Si la notion de « crise d’adolescence » nous semble aujourd’hui mal formée, car elle suppose de considérer l’adolescence comme une période de développement à risque entre enfance et âge adulte, tout indique néanmoins que le parlêtre traverse, au temps de la jeunesse, un moment critique où s’opère une disjonction entre l’Autre du symbolique, de l’autorité, et l’Autre du corps, entre le lieu où ça se dit et le lieu où ça se jouit.

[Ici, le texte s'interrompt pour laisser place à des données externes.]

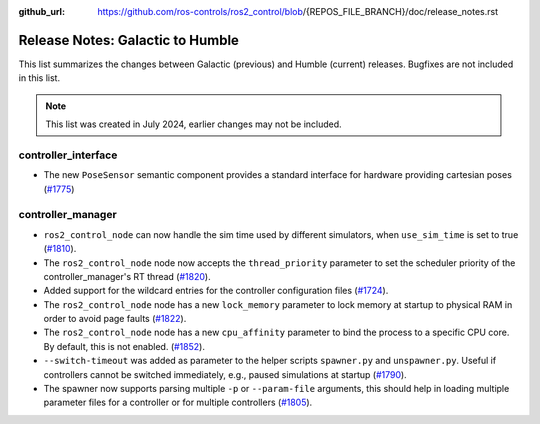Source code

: :github_url: https://github.com/ros-controls/ros2_control/blob/{REPOS_FILE_BRANCH}/doc/release_notes.rst

Release Notes: Galactic to Humble
^^^^^^^^^^^^^^^^^^^^^^^^^^^^^^^^^^^^^
This list summarizes the changes between Galactic (previous) and Humble (current) releases. Bugfixes are not included in this list.

.. note::

  This list was created in July 2024, earlier changes may not be included.

controller_interface
********************

* The new ``PoseSensor`` semantic component provides a standard interface for hardware providing cartesian poses (`#1775 <https://github.com/ros-controls/ros2_control/pull/1775>`_)

controller_manager
******************

* ``ros2_control_node`` can now handle the sim time used by different simulators, when ``use_sim_time`` is set to true (`#1810 <https://github.com/ros-controls/ros2_control/pull/1810>`_).
* The ``ros2_control_node`` node now accepts the ``thread_priority`` parameter to set the scheduler priority of the controller_manager's RT thread (`#1820 <https://github.com/ros-controls/ros2_control/pull/1820>`_).
* Added support for the wildcard entries for the controller configuration files (`#1724 <https://github.com/ros-controls/ros2_control/pull/1724>`_).
* The ``ros2_control_node`` node has a new ``lock_memory`` parameter to lock memory at startup to physical RAM in order to avoid page faults (`#1822 <https://github.com/ros-controls/ros2_control/pull/1822>`_).
* The ``ros2_control_node`` node has a new ``cpu_affinity`` parameter to bind the process to a specific CPU core. By default, this is not enabled. (`#1852 <https://github.com/ros-controls/ros2_control/pull/1852>`_).
* ``--switch-timeout`` was added as parameter to the helper scripts ``spawner.py`` and ``unspawner.py``. Useful if controllers cannot be switched immediately, e.g., paused simulations at startup (`#1790 <https://github.com/ros-controls/ros2_control/pull/1790>`_).
* The spawner now supports parsing multiple ``-p`` or ``--param-file`` arguments, this should help in loading multiple parameter files for a controller or for multiple controllers (`#1805 <https://github.com/ros-controls/ros2_control/pull/1805>`_).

Pourquoi une telle disjonction ? Parce qu’un élément hétérogène, une nouvelle satisfaction, entre en jeu, du fait des « métamorphoses de la puberté », qui vient introduire un moment de crise à la fois dans l’Autre, qui ne peut en répondre, et un moment de crise dans le corps, dont l’image est trouée par cette jouissance, que Lacan désigne comme jouissance phallique. Cette jouissance « neuve », hors-corps, vient s’interposer entre celles qui se distinguent comme filles et ceux qui se distinguent comme garçons. Ainsi commencent les embrouilles entre les sexes, dans les meilleurs des cas. Une certaine embrouille dans la langue, qui noue l’Autre et le corps, en témoigne.
À défaut de cet effet de coupure – symptomatique le plus souvent –, qui localise la jouissance et la répartit dans les semblants du sexe, prolifèrent des mises en actes qui font coupures sur le corps ou qui nient toute coupure : scarifications, anorexie-boulimie, recours à des substances marquées d’interdiction.

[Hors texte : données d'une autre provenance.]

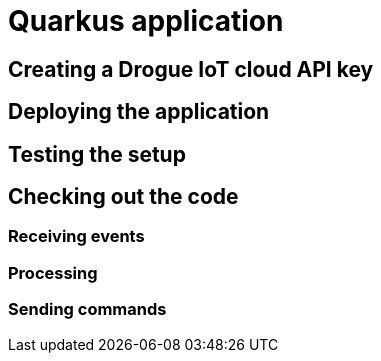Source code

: = Quarkus application

== Creating a Drogue IoT cloud API key

== Deploying the application

== Testing the setup

== Checking out the code

=== Receiving events

=== Processing

=== Sending commands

Depuis toujours, au temps de la jeunesse, le parlêtre est une plaque sensible sur laquelle s’enregistrent toutes les crises du discours courant, crises dans la représentation, crises dans les modes de jouir. Aujourd’hui, le moment critique dans le social s’oriente vers un nouveau rapport à l’objet et au corps de l’autre plutôt que vers les idéaux. Les signifiants qui indexent ce nouveau rapport sont ceux « d’addiction » et de « harcèlement », sollicitant chaque « ado » à prendre position face à ces nouveaux réseaux. Avec les jeunes qu’il rencontre, un psychanalyste peut relever le pari de dégager les signifiants particularisés et les objets qui valent.
Dans une intervention à Milan en 1972, Lacan dit que « jeunesse est un mot tendre ». C’est en effet un mot qui donne une chance de se confronter au malentendu des semblants et au réel de la jouissance, sans s’en faire les servants. « Jeunes gens », « jeune fille », « jeune homme », sont des titres dont chacun, au temps de sa jeunesse », peut s’emparer, pour s’en parer.